WHAT IS REQUIRED -
All records should be written out again exactly.

RECORDS SHOWN -
= Beginning of Section =

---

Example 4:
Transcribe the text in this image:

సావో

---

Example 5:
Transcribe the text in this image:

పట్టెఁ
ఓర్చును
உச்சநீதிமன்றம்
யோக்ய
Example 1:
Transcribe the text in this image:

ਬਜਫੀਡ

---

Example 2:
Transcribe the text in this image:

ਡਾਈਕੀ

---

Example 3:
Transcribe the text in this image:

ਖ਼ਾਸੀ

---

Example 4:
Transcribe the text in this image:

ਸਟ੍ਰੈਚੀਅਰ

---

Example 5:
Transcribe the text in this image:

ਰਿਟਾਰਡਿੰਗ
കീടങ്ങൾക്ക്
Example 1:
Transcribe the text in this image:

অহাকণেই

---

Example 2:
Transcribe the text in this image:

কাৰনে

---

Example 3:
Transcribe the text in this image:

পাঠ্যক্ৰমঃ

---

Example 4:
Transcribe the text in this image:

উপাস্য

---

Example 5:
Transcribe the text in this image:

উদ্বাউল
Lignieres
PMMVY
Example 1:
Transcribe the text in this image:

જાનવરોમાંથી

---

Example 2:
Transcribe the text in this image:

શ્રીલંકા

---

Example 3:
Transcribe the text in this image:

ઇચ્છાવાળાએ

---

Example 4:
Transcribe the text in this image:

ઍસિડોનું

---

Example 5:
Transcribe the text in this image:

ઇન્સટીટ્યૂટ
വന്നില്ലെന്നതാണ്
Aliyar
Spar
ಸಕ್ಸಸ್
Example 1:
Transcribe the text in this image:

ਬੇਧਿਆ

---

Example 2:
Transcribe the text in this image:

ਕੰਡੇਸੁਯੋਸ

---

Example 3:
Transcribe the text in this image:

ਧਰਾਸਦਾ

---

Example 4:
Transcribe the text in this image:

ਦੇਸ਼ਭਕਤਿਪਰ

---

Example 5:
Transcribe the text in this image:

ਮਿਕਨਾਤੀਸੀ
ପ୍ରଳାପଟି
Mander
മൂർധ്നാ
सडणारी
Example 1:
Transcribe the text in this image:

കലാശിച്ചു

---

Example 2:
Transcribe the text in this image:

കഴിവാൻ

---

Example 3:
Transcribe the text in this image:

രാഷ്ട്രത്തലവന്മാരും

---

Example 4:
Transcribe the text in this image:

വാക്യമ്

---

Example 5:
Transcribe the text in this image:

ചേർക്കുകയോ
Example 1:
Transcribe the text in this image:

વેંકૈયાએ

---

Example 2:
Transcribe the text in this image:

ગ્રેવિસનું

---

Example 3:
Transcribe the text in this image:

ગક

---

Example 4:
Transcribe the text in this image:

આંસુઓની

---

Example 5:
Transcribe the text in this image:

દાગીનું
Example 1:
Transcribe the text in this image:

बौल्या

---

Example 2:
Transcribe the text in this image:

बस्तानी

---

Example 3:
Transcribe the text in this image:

= End of Section =

ANSWER TO THE PROBLEM -
---

Example 4:
Transcribe the text in this image:

సావో

---

Example 5:
Transcribe the text in this image:

పట్టెఁ
ఓర్చును
உச்சநீதிமன்றம்
யோக்ய
Example 1:
Transcribe the text in this image:

ਬਜਫੀਡ

---

Example 2:
Transcribe the text in this image:

ਡਾਈਕੀ

---

Example 3:
Transcribe the text in this image:

ਖ਼ਾਸੀ

---

Example 4:
Transcribe the text in this image:

ਸਟ੍ਰੈਚੀਅਰ

---

Example 5:
Transcribe the text in this image:

ਰਿਟਾਰਡਿੰਗ
കീടങ്ങൾക്ക്
Example 1:
Transcribe the text in this image:

অহাকণেই

---

Example 2:
Transcribe the text in this image:

কাৰনে

---

Example 3:
Transcribe the text in this image:

পাঠ্যক্ৰমঃ

---

Example 4:
Transcribe the text in this image:

উপাস্য

---

Example 5:
Transcribe the text in this image:

উদ্বাউল
Lignieres
PMMVY
Example 1:
Transcribe the text in this image:

જાનવરોમાંથી

---

Example 2:
Transcribe the text in this image:

શ્રીલંકા

---

Example 3:
Transcribe the text in this image:

ઇચ્છાવાળાએ

---

Example 4:
Transcribe the text in this image:

ઍસિડોનું

---

Example 5:
Transcribe the text in this image:

ઇન્સટીટ્યૂટ
വന്നില്ലെന്നതാണ്
Aliyar
Spar
ಸಕ್ಸಸ್
Example 1:
Transcribe the text in this image:

ਬੇਧਿਆ

---

Example 2:
Transcribe the text in this image:

ਕੰਡੇਸੁਯੋਸ

---

Example 3:
Transcribe the text in this image:

ਧਰਾਸਦਾ

---

Example 4:
Transcribe the text in this image:

ਦੇਸ਼ਭਕਤਿਪਰ

---

Example 5:
Transcribe the text in this image:

ਮਿਕਨਾਤੀਸੀ
ପ୍ରଳାପଟି
Mander
മൂർധ്നാ
सडणारी
Example 1:
Transcribe the text in this image:

കലാശിച്ചു

---

Example 2:
Transcribe the text in this image:

കഴിവാൻ

---

Example 3:
Transcribe the text in this image:

രാഷ്ട്രത്തലവന്മാരും

---

Example 4:
Transcribe the text in this image:

വാക്യമ്

---

Example 5:
Transcribe the text in this image:

ചേർക്കുകയോ
Example 1:
Transcribe the text in this image:

વેંકૈયાએ

---

Example 2:
Transcribe the text in this image:

ગ્રેવિસનું

---

Example 3:
Transcribe the text in this image:

ગક

---

Example 4:
Transcribe the text in this image:

આંસુઓની

---

Example 5:
Transcribe the text in this image:

દાગીનું
Example 1:
Transcribe the text in this image:

बौल्या

---

Example 2:
Transcribe the text in this image:

बस्तानी

---

Example 3:
Transcribe the text in this image:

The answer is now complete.